[Source data]

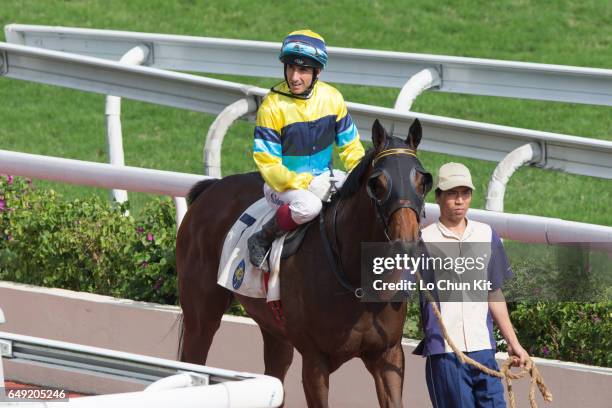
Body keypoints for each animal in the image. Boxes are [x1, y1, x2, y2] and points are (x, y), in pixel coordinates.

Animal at [176, 117, 436, 404]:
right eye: (377, 183)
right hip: (202, 315)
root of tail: (211, 188)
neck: (355, 277)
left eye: (423, 181)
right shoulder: (315, 360)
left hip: (274, 330)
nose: (407, 242)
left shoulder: (388, 355)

## Task goal
From the first line to the last, set down the records above exactly and skip the pictures.

## Completed task
Body keypoints for each animal in the image. Boxes are [x1, y1, x2, y2] and points are (x, y), in pixel coordinates.

Animal at [176, 117, 436, 404]:
right eye: (377, 183)
right hip: (202, 315)
root of tail: (211, 188)
neck: (355, 277)
left eye: (423, 181)
right shoulder: (315, 360)
left hip: (274, 330)
nose: (407, 242)
left shoulder: (388, 355)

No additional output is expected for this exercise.